■ Action item ■
Quote the records from their beginning through the line containing "Zur Anmeldung", word for word, leaving the pictures out of your answer.

■ Exercise data ■
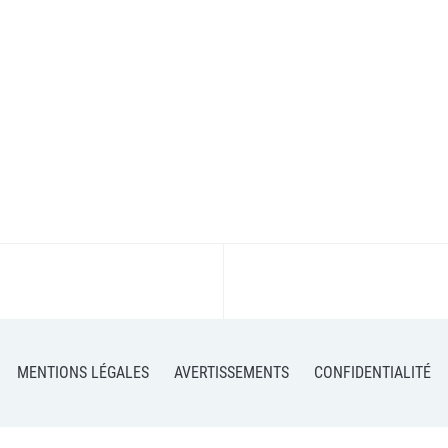
MENTIONS LÉGALES
AVERTISSEMENTS
CONFIDENTIALITÉ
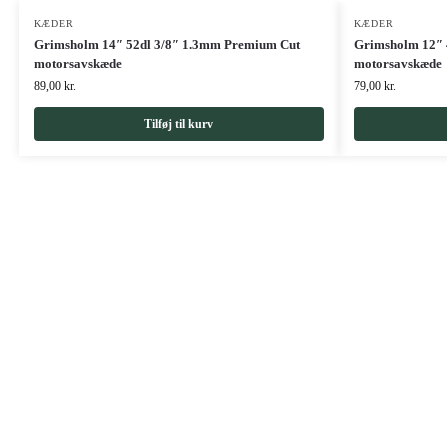
KÆDER
KÆDER
Grimsholm 14″ 52dl 3/8″ 1.3mm Premium Cut
Grimsholm 12″ 
motorsavskæde
motorsavskæde
89,00
kr.
79,00
kr.
Tilføj til kurv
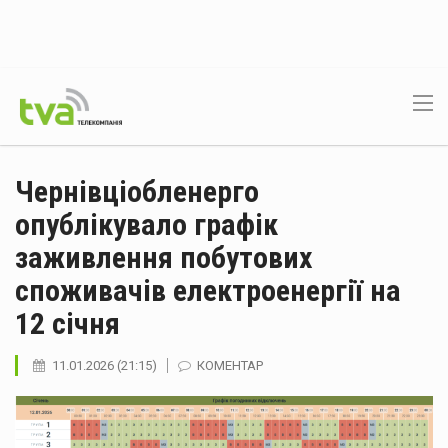
Чернівціобленерго
опублікувало графік
заживлення побутових
споживачів електроенергії на
12 січня
11.01.2026 (21:15)
КОМЕНТАР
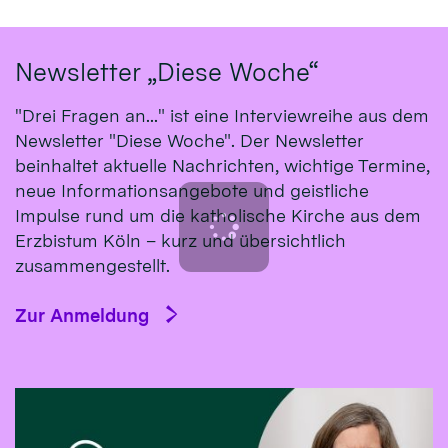
Newsletter „Diese Woche“
"Drei Fragen an..." ist eine Interviewreihe aus dem
Newsletter "Diese Woche". Der Newsletter
beinhaltet aktuelle Nachrichten, wichtige Termine,
neue Informationsangebote und geistliche
Impulse rund um die katholische Kirche aus dem
Erzbistum Köln – kurz und übersichtlich
zusammengestellt.
Zur Anmeldung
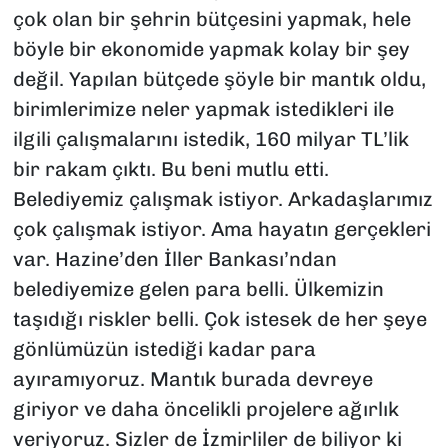
çok olan bir şehrin bütçesini yapmak, hele
böyle bir ekonomide yapmak kolay bir şey
değil. Yapılan bütçede şöyle bir mantık oldu,
birimlerimize neler yapmak istedikleri ile
ilgili çalışmalarını istedik, 160 milyar TL’lik
bir rakam çıktı. Bu beni mutlu etti.
Belediyemiz çalışmak istiyor. Arkadaşlarımız
çok çalışmak istiyor. Ama hayatın gerçekleri
var. Hazine’den İller Bankası’ndan
belediyemize gelen para belli. Ülkemizin
taşıdığı riskler belli. Çok istesek de her şeye
gönlümüzün istediği kadar para
ayıramıyoruz. Mantık burada devreye
giriyor ve daha öncelikli projelere ağırlık
veriyoruz. Sizler de İzmirliler de biliyor ki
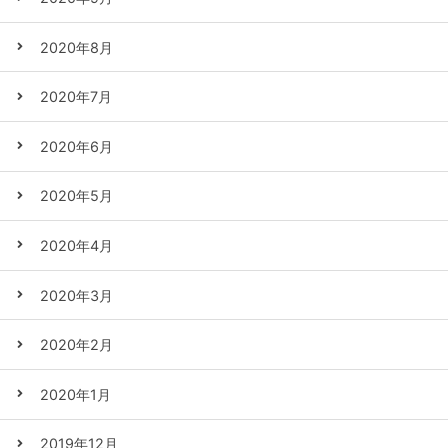
2020年8月
2020年7月
2020年6月
2020年5月
2020年4月
2020年3月
2020年2月
2020年1月
2019年12月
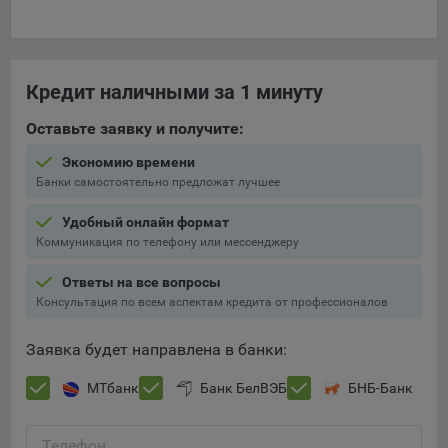
Кредит наличными за 1 минуту
Оставьте заявку и получите:
Экономию времени
Банки самостоятельно предложат лучшее
Удобный онлайн формат
Коммуникация по телефону или мессенджеру
Ответы на все вопросы
Консультация по всем аспектам кредита от профессионалов
Заявка будет направлена в банки:
МТбанк
Банк БелВЭБ
БНБ-Банк
Телефон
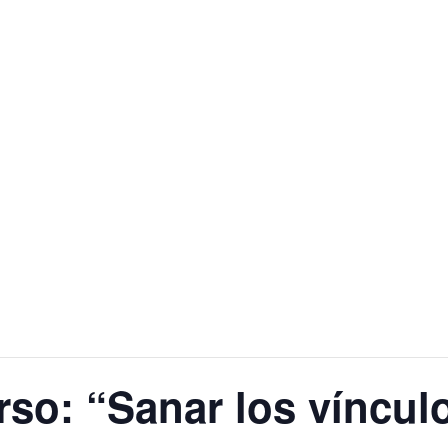
so: “Sanar los víncul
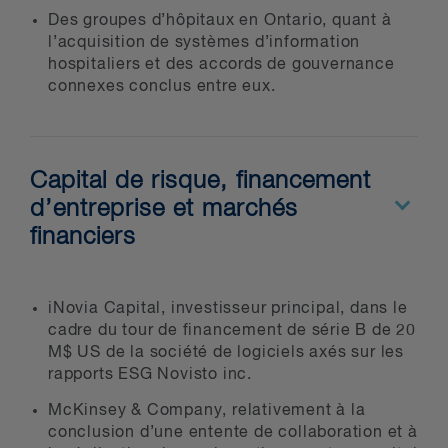
Des groupes d’hôpitaux en Ontario, quant à
l’acquisition de systèmes d’information
hospitaliers et des accords de gouvernance
connexes conclus entre eux.
Capital de risque, financement
d’entreprise et marchés
financiers
iNovia Capital, investisseur principal, dans le
cadre du tour de financement de série B de 20
M$ US de la société de logiciels axés sur les
rapports ESG Novisto inc.
McKinsey & Company, relativement à la
conclusion d’une entente de collaboration et à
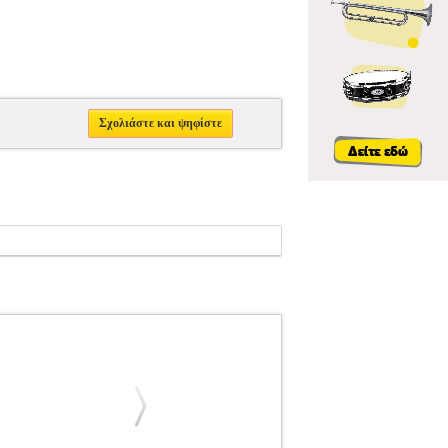
Σχολιάστε και ψηφίστε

■ Solution below ■
MENTIONS LÉGALES
AVERTISSEMENTS
CONFIDENTIALITÉ
KÆDER
KÆDER
Grimsholm 14″ 52dl 3/8″ 1.3mm Premium Cut
Grimsholm 12″ 
motorsavskæde
motorsavskæde
89,00
kr.
79,00
kr.
Tilføj til kurv
Чернівціобленерго
опублікувало графік
заживлення побутових
споживачів електроенергії на
12 січня
11.01.2026 (21:15)
КОМЕНТАР
Newsletter „Diese Woche“
"Drei Fragen an..." ist eine Interviewreihe aus dem
Newsletter "Diese Woche". Der Newsletter
beinhaltet aktuelle Nachrichten, wichtige Termine,
neue Informationsangebote und geistliche
Impulse rund um die katholische Kirche aus dem
Erzbistum Köln – kurz und übersichtlich
zusammengestellt.
Zur Anmeldung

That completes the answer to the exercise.